August 30, 2021
New Destiny Housing commends New York City Human Resources Administration (HRA) and Mayor de Blasio for choosing to immediately increase the maximum rents for CityFHEPS to the Section 8 levels, as well as creating a project-based version of CityFHEPS.
While these enhancements make CityFHEPS more effective, New Destiny urges the agency to change the CityFHEPS eligibility criteria to ensure timely access and disrupt the shelter-to-shelter cycle; and to protect long-term stability by modifying the income criteria for renewal eligibility.
The proposed amendments require a qualifying shelter stay of 90 days for initial eligibility (§ 10-04). As an organization committed to ending the cycle of domestic violence and homelessness, New Destiny has serious concerns with this criterion. For families that have already gone through the double trauma of abuse and homelessness, this 90-day requirement almost guarantees that families in the DV shelter system waiting for this assistance will need to uproot their family and transfer to another shelter system before becoming eligible. The City’s data on HRA DV emergency shelter exits demonstrates that households, especially families with children, are more likely to transfer from DV emergency shelter to another shelter rather than moving to permanent housing, upon reaching the state-set 90-day limit. The Department of Social Services’ 2020 Annual Report on Exits from NYC Domestic Violence Shelters shows that 53% of the 2,341 families with children that exited the HRA DV emergency shelter were transferred to other shelters. That is 1,241 families with minors that left shelter for yet another shelter.
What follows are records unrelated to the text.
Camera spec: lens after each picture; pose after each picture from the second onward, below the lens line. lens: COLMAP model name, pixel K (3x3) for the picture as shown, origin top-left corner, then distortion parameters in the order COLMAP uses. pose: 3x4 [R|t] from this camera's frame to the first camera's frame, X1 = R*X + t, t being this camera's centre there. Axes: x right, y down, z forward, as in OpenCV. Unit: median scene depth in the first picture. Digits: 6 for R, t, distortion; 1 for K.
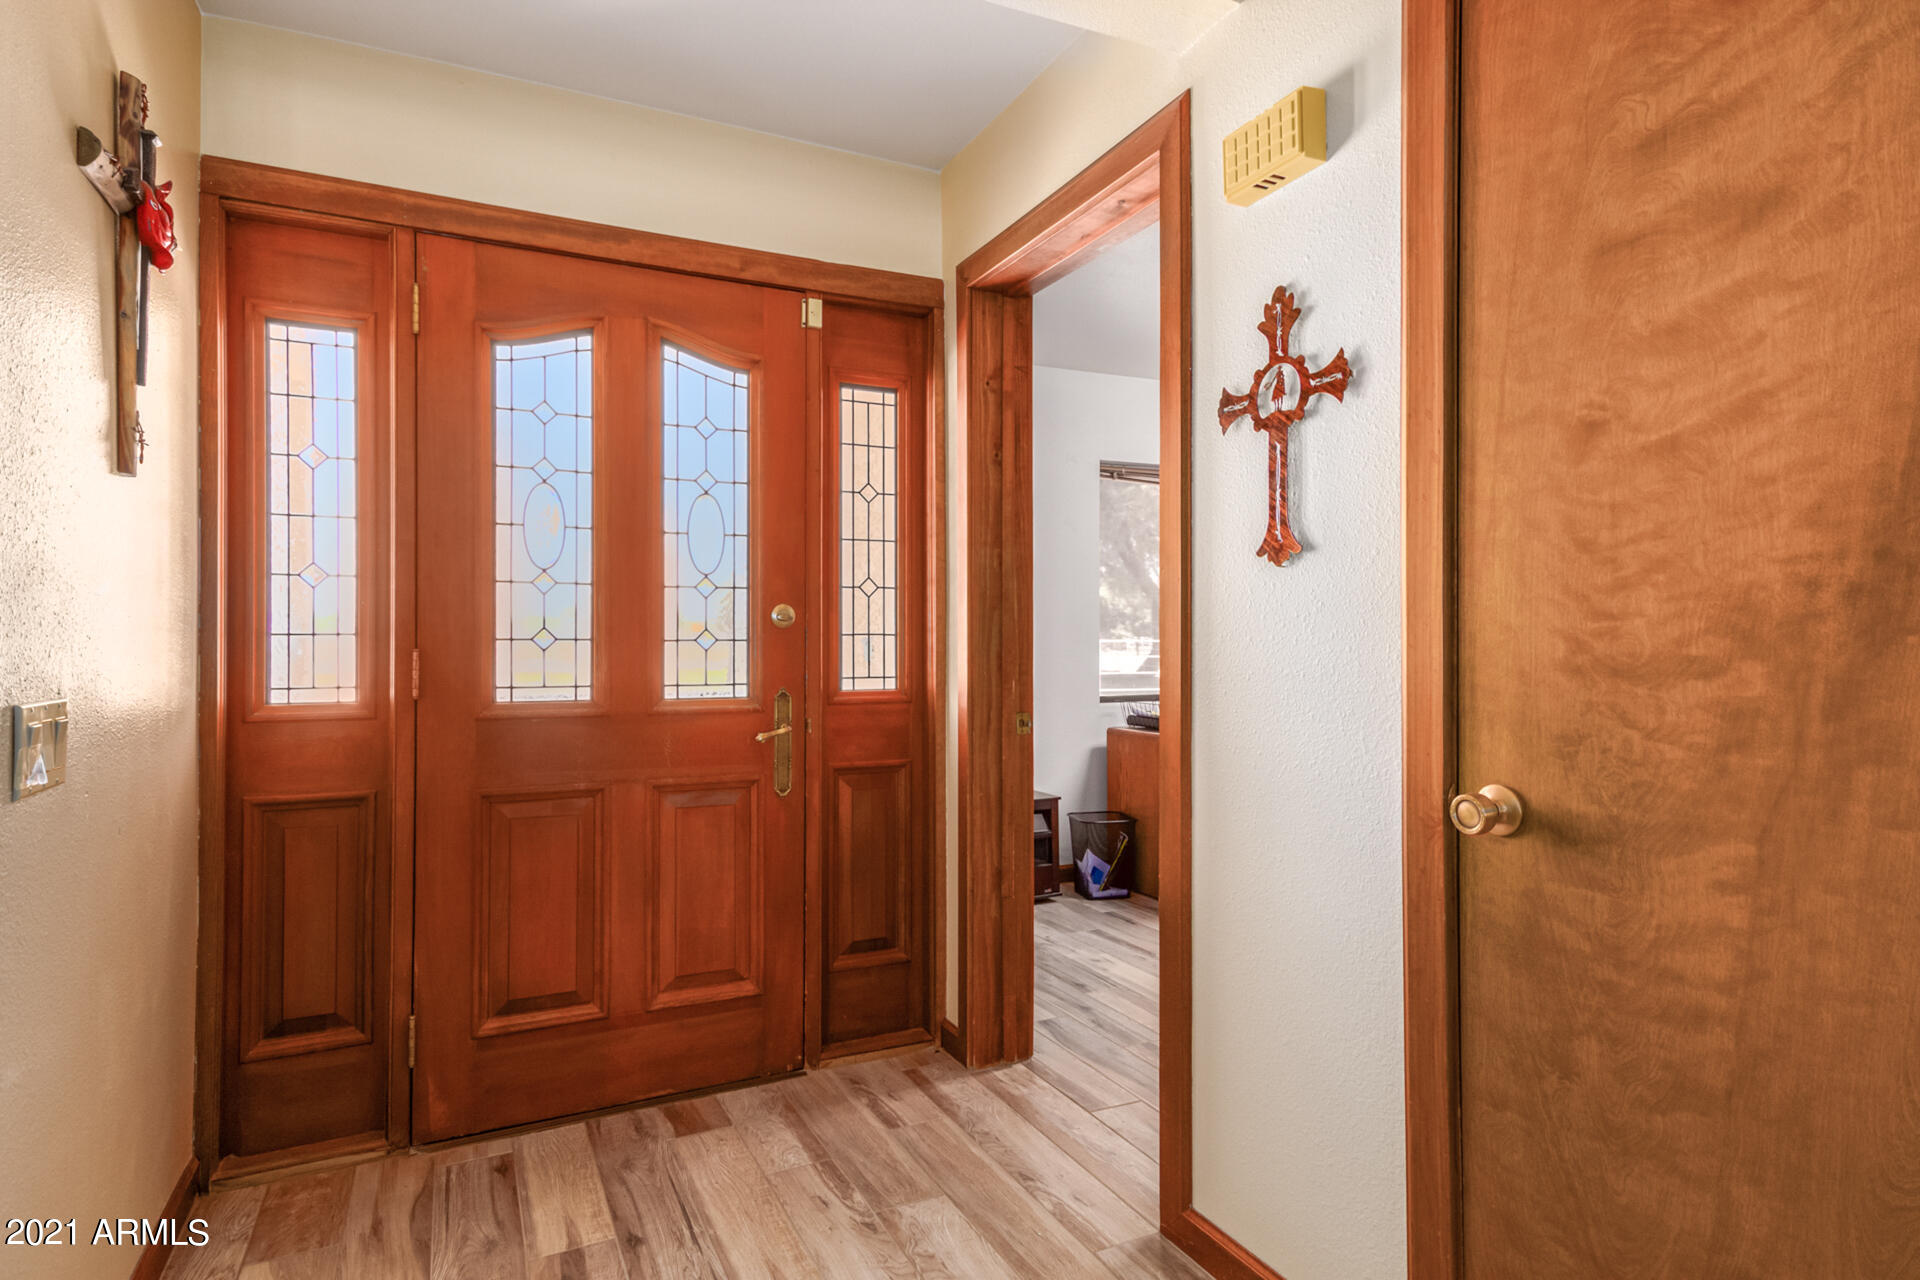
lens RADIAL K [[1029.3, 0, 964.9], [0, 1029.3, 638.1], [0, 0, 1]] dist [0.026503, 0.001668]
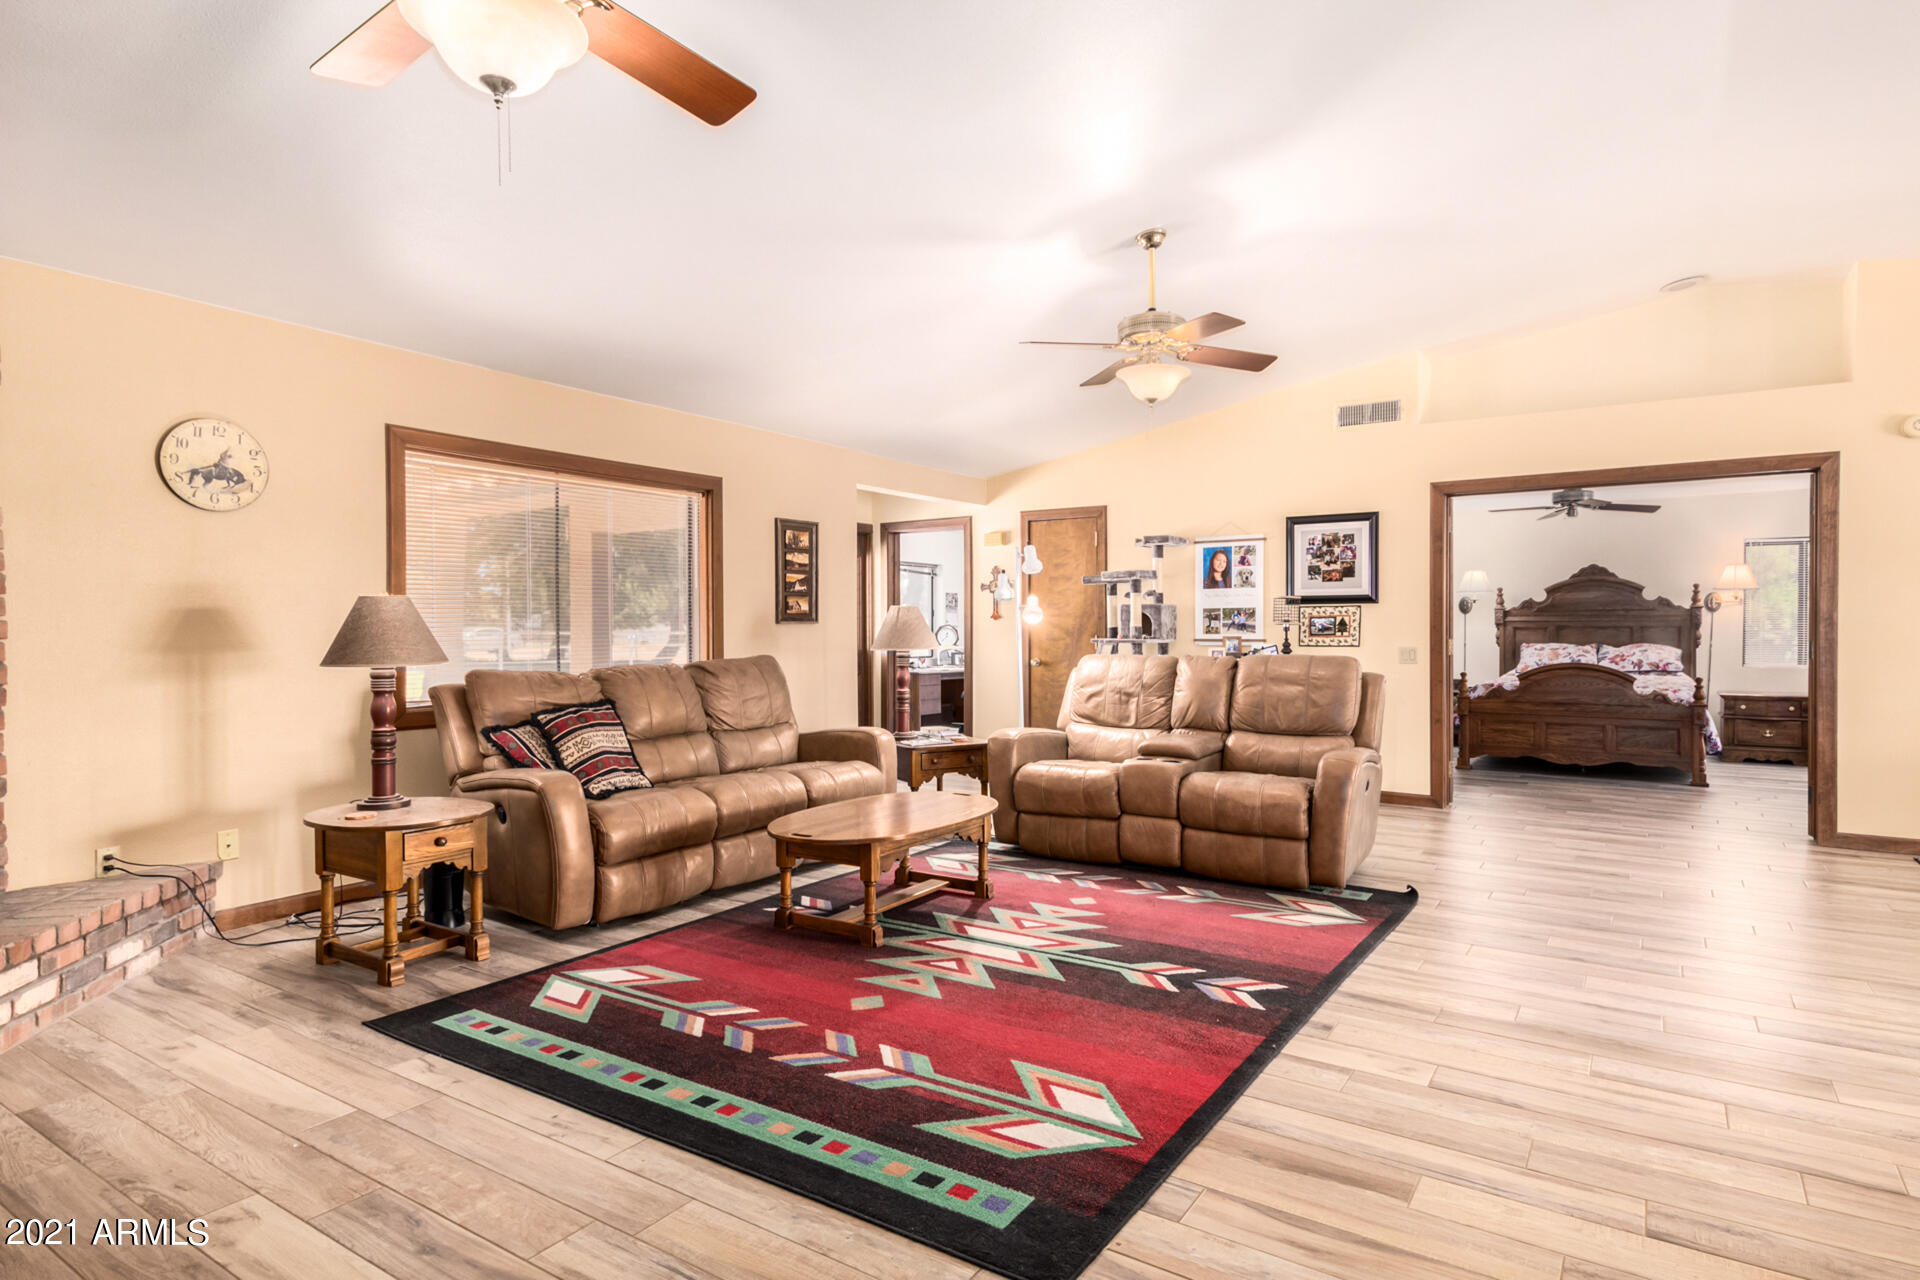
lens RADIAL K [[1029.3, 0, 964.9], [0, 1029.3, 638.1], [0, 0, 1]] dist [0.026503, 0.001668]
pose [[0.862325, -0.002541, 0.506348, -2.379130], [-0.001106, 0.999976, 0.006903, -0.017538], [-0.506353, -0.006513, 0.862301, -3.280158]]
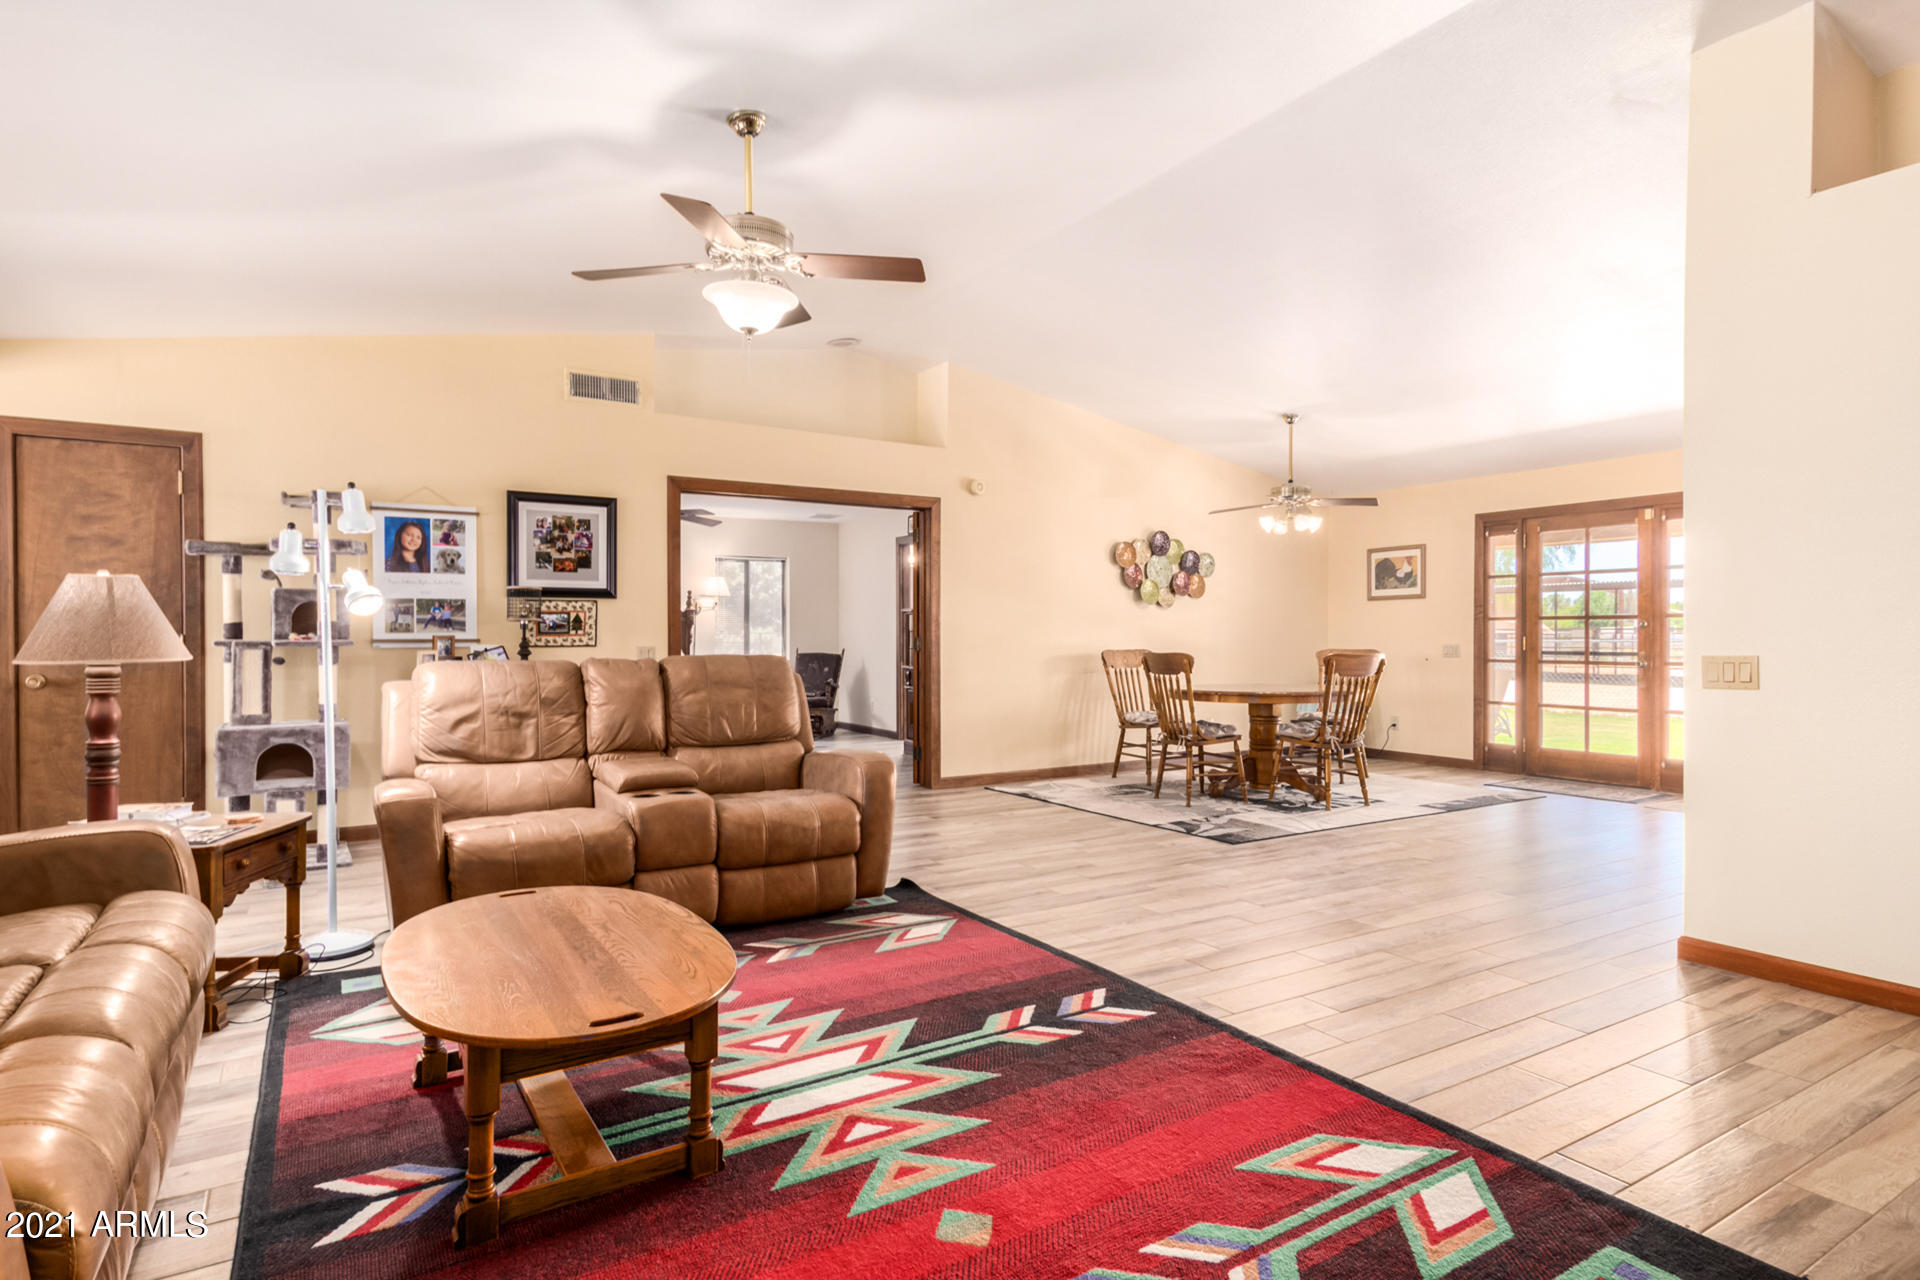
lens RADIAL K [[1022.1, 0, 961.7], [0, 1022.1, 649.4], [0, 0, 1]] dist [0.030968, 0.000757]
pose [[-0.105137, -0.014799, 0.994348, -2.719708], [-0.000691, 0.999890, 0.014808, -0.002076], [-0.994458, 0.000870, -0.105136, -1.439942]]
HRA can disrupt this unnecessary stream of homeless families into the DHS system by greatly reducing or removing the 90-day qualifying shelter stay requirement. Prioritization should be rooted in the principle of caring for the most vulnerable first, and not an arbitrary amount of time in shelter.
Similarly, under the proposed amendments, households’ total gross income cannot exceed 250% of Federal Poverty Line (FPL) in order to remain eligible for CityFHEPS (§ 10-08). At $32,200 for singles and $54,900 for families of three, 250% FPL is an extremely low income ceiling for a high-cost city, such as New York. This clause will force CityFHEPS recipients to make the impossible choice between earning higher incomes, as they work towards economic stability, and remaining in their homes.
We urge HRA to remove this renewal eligibility requirement and instead allow households to continue to be financially eligible until 30% of their adjusted income equals the total rent amount.
Thank you for the opportunity to submit public comments. I welcome any questions.